Avant de monter dans le bus et de rentrer à Kirsha pour leur dernière nuit ukrainienne, les Bleus se sont divisés en deux groupes, samedi soir. D'un côté, les fatalistes. De l'autre, les soulagés. Mais tous ont été réunis par un constat : le coup n'est pas passé loin face à ce qui reste une formidable machine à gagner et à dérouler, l'Espagne. Constat qu'il est difficile de suivre tant les joueurs de Vicente del Bosque ont semblé maîtres de leur affaire et sûrs de leur coup sur la pelouse de la Donbass Arena.

"L'Espagne n'était pas à son meilleur niveau, elle était fébrile et perdait des ballons", a jugé Hatem Ben Arfa qui, du banc, a senti qu'il y avait "la place". "On leur a quand même fait peur", a osé de son côté Yann M'Vila. Dans un match de football, il y a ce que le score dit : 2-0, avec un deuxième but marqué durant les arrêts de jeu. Ce que les statistiques laissent entendre (55% de possession de balle "seulement" pour les Ibères).
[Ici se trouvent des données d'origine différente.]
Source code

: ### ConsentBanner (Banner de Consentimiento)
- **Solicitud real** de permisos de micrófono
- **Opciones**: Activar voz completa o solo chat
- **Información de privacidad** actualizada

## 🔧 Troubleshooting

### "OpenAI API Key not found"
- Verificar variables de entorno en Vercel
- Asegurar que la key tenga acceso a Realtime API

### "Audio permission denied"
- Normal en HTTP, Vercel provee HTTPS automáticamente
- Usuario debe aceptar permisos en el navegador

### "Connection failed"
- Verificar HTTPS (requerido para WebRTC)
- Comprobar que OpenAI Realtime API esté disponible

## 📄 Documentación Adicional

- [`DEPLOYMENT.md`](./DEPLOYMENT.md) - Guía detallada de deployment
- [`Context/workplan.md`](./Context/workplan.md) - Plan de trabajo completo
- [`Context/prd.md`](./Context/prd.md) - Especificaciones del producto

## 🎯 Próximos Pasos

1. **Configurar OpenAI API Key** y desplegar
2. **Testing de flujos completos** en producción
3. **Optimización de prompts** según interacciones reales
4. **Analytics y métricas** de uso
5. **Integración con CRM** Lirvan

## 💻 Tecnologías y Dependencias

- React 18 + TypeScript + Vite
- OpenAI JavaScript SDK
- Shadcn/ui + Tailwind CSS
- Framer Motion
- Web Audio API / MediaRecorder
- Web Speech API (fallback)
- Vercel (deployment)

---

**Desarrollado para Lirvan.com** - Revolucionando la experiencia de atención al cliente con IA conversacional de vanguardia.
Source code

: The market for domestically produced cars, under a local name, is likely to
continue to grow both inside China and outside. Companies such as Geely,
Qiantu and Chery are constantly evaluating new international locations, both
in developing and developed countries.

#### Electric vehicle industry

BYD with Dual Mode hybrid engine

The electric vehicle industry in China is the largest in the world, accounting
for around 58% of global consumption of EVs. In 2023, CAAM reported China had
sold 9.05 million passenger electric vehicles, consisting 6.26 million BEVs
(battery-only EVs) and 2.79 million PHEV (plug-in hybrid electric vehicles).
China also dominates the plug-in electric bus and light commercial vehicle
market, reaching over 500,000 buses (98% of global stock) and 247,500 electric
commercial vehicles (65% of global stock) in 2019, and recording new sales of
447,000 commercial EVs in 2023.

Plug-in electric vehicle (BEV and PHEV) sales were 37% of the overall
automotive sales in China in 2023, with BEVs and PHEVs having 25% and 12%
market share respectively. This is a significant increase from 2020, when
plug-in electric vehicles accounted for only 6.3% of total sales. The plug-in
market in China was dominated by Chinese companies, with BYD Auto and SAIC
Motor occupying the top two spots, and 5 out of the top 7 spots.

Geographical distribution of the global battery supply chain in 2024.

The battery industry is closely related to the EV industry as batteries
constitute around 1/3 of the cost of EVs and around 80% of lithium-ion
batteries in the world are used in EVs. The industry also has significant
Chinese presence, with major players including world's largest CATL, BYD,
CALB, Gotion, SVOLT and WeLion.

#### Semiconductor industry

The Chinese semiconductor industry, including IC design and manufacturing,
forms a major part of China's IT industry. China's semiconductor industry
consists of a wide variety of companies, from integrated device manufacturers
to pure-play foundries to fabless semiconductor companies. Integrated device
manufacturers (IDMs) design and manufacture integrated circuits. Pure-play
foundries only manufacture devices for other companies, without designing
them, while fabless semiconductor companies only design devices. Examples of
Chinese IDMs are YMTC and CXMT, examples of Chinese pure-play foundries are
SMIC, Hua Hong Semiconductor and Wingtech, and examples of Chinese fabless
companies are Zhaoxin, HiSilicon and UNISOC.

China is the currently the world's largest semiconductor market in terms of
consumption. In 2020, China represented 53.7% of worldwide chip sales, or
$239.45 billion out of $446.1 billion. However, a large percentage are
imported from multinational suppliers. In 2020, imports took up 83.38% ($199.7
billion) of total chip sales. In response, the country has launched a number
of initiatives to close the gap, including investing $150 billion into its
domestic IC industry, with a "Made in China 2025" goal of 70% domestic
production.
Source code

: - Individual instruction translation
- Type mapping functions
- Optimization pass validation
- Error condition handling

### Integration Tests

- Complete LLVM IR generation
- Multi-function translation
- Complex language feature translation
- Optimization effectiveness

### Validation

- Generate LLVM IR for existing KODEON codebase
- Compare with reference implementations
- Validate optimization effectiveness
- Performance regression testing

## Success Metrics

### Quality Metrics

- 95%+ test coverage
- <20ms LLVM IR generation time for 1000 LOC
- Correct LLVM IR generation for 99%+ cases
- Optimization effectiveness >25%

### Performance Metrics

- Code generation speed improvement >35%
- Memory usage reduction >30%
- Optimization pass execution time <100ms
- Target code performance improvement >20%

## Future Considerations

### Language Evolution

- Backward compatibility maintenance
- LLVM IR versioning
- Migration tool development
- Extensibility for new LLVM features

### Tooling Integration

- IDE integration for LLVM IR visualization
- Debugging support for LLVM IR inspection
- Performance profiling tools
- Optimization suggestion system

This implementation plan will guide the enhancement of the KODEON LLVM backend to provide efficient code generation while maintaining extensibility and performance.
Et le ressenti qui, lui, est bien moins favorable à la thèse bleue. Durant 90 minutes, ou tout au moins après l'ouverture du score de Xabi Alonso, cette équipe espagnole a semblé jouer à l'économie, parfois même en marchant, tandis que l'équipe de France s'époumonait à essayer de revenir à marque, sans jamais y parvenir.

Six fautes espagnoles...

"On a fait une bonne deuxième période. On a réussi à les mettre en difficulté, se félicite Yohan Cabaye. A 1-0, ils n’étaient pas aussi sereins qu’ils le sont d’habitude." Cette sensation n'était pas palpable vu des tribunes, où l'on a surtout eu le sentiment que la machine espagnole, il est également bon de le rappeler, a parfaitement quadrillé le rectangle vert et laissé que peu d'espaces à Karim Benzema et ses partenaires. Sur l'ensemble de la partie, les Français n'ont frappé qu'à quatre reprises et cadré une seule fois, par Yohan Cabaye, sur un coup franc magistral qu'Iker Casillas est allé sortir de sa lucarne(32e). Le reste est passé loin du but espagnol. Très loin.

Ajoutez à cela que les Ibères n'ont pas eu à s'employer plus que cela, auteurs de six fautes seulement sur l'ensemble de la rencontre. Sur un quart de finale de Championnat d'Europe, on ne doit pas être très loin d'un record et de la preuve ultime que le danger bleu n'était pas si oppressant. N'en déplaise aux Tricolores. Finalement, l'analyse la plus lucide est peut-être sortie de la bouche de Gaël Clichy, aligné lors de trois des quatre matches de l'équipe de France et qui, pour avoir joué Barcelone avec Arsenal, a vu quelques points communs entre la formation catalane et l'équipe nationale. Et a ressenti cette même impression : "Pendant le match, tu cours après le ballon. Une fois que tu peux l'utiliser et faire le geste juste, la fatigue se fait se sentir et il manque la lucidité pour réussir un coup." Le sentiment d'y être presque. En étant loin du compte. Un peu l'histoire de l'équipe de France samedi.